Work to be completed
Starting at the line that contains "The Survivor tractor, a" and stopping at the line that contains "7.4.2 promote violence or disc", restate each line of the records below exactly. Omit the pictures.

-*-

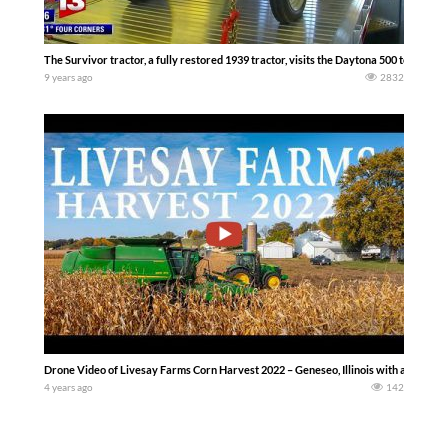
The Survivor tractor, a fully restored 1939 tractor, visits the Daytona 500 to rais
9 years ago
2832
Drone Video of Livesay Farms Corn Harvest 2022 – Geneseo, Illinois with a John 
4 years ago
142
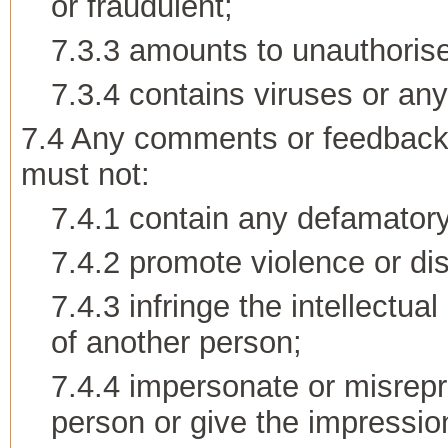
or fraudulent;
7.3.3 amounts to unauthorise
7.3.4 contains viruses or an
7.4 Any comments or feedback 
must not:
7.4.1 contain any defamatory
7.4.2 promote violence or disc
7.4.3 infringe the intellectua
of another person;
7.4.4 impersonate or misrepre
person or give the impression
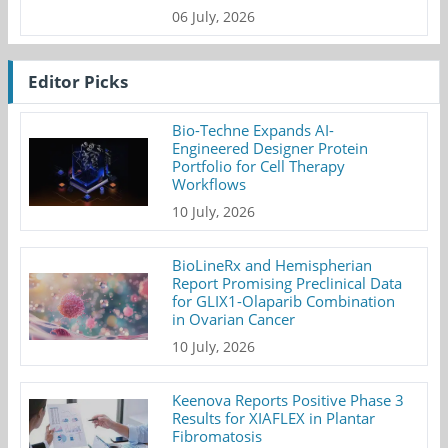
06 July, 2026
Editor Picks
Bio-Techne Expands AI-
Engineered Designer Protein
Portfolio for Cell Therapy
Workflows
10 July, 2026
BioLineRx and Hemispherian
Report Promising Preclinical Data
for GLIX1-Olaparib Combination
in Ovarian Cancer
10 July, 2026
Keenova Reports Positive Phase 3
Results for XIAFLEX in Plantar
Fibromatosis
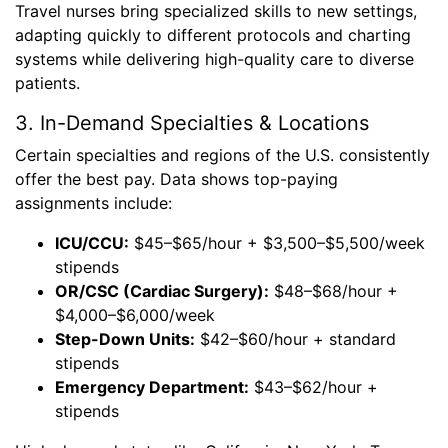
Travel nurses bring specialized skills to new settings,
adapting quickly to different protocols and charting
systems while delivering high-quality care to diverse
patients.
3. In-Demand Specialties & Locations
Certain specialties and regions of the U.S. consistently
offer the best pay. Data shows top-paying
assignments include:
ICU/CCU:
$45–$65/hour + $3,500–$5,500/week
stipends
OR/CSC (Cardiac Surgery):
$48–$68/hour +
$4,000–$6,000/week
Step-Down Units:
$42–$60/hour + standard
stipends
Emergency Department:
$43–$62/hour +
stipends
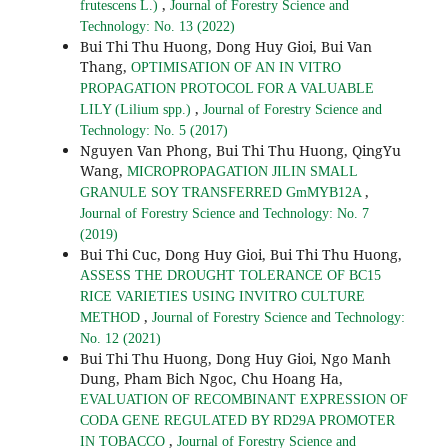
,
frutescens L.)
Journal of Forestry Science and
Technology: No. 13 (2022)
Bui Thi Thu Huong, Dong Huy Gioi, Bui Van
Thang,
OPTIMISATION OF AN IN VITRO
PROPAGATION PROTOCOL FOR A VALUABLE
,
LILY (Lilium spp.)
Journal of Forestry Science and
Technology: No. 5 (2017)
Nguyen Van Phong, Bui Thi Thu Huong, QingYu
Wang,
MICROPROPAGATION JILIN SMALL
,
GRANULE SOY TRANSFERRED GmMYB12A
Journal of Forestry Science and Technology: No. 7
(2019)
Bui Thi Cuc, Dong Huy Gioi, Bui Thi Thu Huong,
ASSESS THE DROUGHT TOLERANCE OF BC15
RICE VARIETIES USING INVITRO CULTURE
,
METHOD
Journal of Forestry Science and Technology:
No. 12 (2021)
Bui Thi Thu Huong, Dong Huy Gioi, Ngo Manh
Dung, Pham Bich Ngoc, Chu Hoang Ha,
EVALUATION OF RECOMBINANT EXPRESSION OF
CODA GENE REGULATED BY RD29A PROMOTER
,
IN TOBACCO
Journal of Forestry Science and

-*-

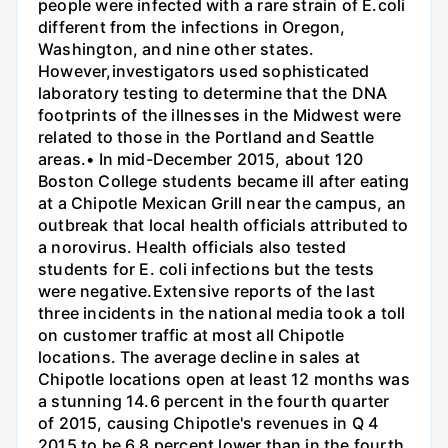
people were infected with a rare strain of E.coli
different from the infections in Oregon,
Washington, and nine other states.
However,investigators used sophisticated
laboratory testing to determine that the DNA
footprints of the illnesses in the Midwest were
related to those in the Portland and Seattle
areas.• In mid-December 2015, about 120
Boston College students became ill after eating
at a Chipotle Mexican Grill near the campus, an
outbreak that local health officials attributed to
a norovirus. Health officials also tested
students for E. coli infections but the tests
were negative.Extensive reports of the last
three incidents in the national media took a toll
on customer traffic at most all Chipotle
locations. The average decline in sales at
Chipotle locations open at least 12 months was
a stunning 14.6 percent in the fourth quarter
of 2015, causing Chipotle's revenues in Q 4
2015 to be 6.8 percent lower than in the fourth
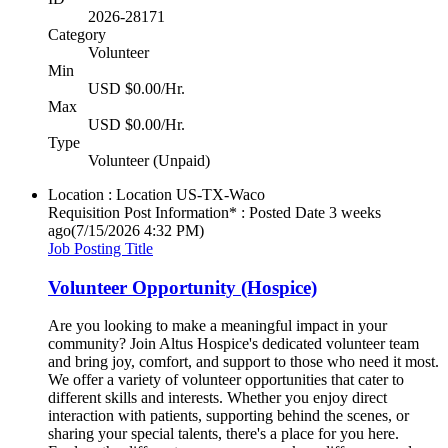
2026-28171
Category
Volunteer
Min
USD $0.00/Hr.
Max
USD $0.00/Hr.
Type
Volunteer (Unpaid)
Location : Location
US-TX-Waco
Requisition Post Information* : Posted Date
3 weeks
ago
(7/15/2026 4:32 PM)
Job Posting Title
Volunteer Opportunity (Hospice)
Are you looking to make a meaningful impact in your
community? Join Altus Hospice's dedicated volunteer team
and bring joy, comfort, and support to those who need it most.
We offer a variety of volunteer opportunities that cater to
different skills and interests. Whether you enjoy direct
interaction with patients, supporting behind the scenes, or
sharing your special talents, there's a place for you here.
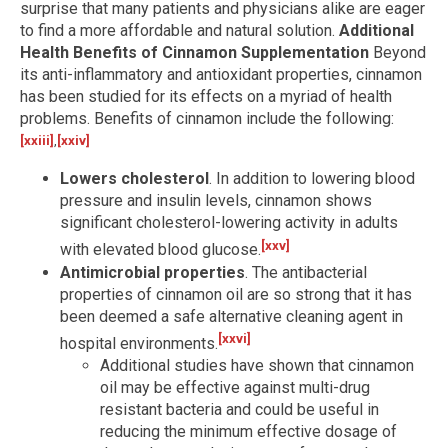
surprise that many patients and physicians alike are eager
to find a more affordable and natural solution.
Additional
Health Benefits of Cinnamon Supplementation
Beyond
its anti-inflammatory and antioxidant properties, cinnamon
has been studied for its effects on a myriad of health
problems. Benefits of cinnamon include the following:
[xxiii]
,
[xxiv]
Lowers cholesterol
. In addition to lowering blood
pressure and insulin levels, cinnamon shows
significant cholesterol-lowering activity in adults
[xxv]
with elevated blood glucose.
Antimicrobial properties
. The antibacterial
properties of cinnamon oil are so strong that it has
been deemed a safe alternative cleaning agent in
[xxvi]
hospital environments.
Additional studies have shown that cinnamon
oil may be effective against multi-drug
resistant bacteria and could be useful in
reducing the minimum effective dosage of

-*-

Answer box
The Survivor tractor, a fully restored 1939 tractor, visits the Daytona 500 to rais
9 years ago
2832
Drone Video of Livesay Farms Corn Harvest 2022 – Geneseo, Illinois with a John 
4 years ago
142
or fraudulent;
7.3.3 amounts to unauthorise
7.3.4 contains viruses or an
7.4 Any comments or feedback 
must not:
7.4.1 contain any defamatory
7.4.2 promote violence or disc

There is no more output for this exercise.